The Relative Strength Index (RSI) is a type of oscillator indicator used to alert trends that are about to begin to reverse.
Basically, the RSI can show the market is oversold or overbought, to catch trend-related signals. Although it is a basic indicator, it is still used by many professional investors because of its effectiveness, increasing the high prediction rate when combining many other indicators.
How to calculate RSI
Formula: RSI = 100- [100 / (1 + RS (N))]
- RS (N) is the total number of increase/decrease times in the previous N sessions.
- By default, the RSI is calculated with N = 14 giving the best results.
According to this formula, the RSI is in a range from 0 to 100.
How to use the RSI indicator
RSI is an indicator graph with one line running from 0 to 100, similar to the DeMarker indicator (https://traderrr.com/demarker-dem-indicator-the-defines-and-how-to-use/). Oscillator indicators type is usually divided into three areas: overbought, oversold, and trading. In which RSI has:
- The oversold area is between 30 and 0. When the RSI enters this zone, the selling is dominating.
- The overbought area ranges from 70 to 100. The oscillation of RSI in this zone show buyer is larger.
- The trading range from 30 to 70 is the balance zone, and traders rarely rely on this signal to trade.
It does not matter whether the RSI is in the overbought or oversold zone until you catch the signals indicating the possibility of a trend reversal.
Signal of a reversal into the trading range
When the RSI is in the overbought area or oversold area, it suddenly turns sharply into the trading range. This is the time to show that the price increase/decrease is currently about to reverse:
- When the RSI runs from the overbought area of 70-100 and returns to the 30-70 area, this is the time to show that the strong uptrend will become slow and may reverse to decrease. At this point, you should open a downtrend order.
- Similarly, the RSI runs from the oversold area 30-0 and back into the 30-70 show that the time of the downward trend will no longer be strong and may reverse to increase.
If you catch this signal by combining it with other indicators such as DeMarker, MACD, SMA, … the ability to predict the trend will increase.
The diverging, converging signal of the RSI indicator
The diverging, converging is a reliable signal of up to 90% when a divergence, convergence appears, and the price will begin to reverse from up to down or vice versa.
This signal can be used in all three areas of the RSI, but when the price is in the overbought/oversold zone, the prediction is accurate to be 95%.

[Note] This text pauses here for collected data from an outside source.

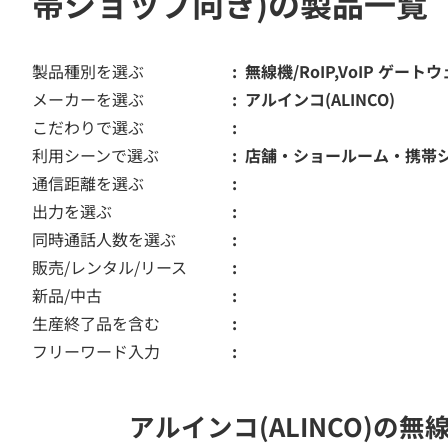
帯ショップ向き)の製品一覧
製品種別を選ぶ
無線機/RoIP,VoIP ゲート
メーカーを選ぶ
アルインコ(ALINCO)
こだわりで選ぶ
利用シーンで選ぶ
店舗・ショールーム・携帯
通信距離を選ぶ
出力を選ぶ
同時通話人数を選ぶ
販売/レンタル/リース
新品/中古
生産終了品を含む
フリーワード入力
アルインコ(ALINCO)の無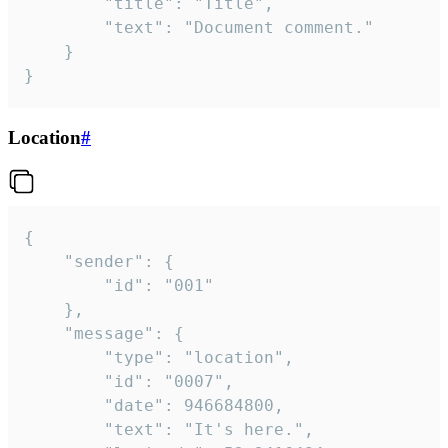
		"title": "Title",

The moment the RSI goes against the price chart will create a reversal moment:
- Convergence RSI Bullish: The price chart created a new bottom, while the RSI reversed to increase, generating a convergence signal, indicating the price trend reversal signal. If the RSI is in the oversold zone, this signal is sure to 95%.
- RSI Bearish divergence: The price chart creates a higher peak, while the RSI creates a downtrend line. Which produces a divergence signal, indicating that the trend will reverse to the downside. If the RSI is in the overbought area, this signal is sure to 95%.
Professional traders usually trade RSI with a low number of sessions, and the duration of each session is between 5 minutes and 20 minutes will give the best results. If you want to trade for the long-term, you should combine it with many other indicators for better analysis.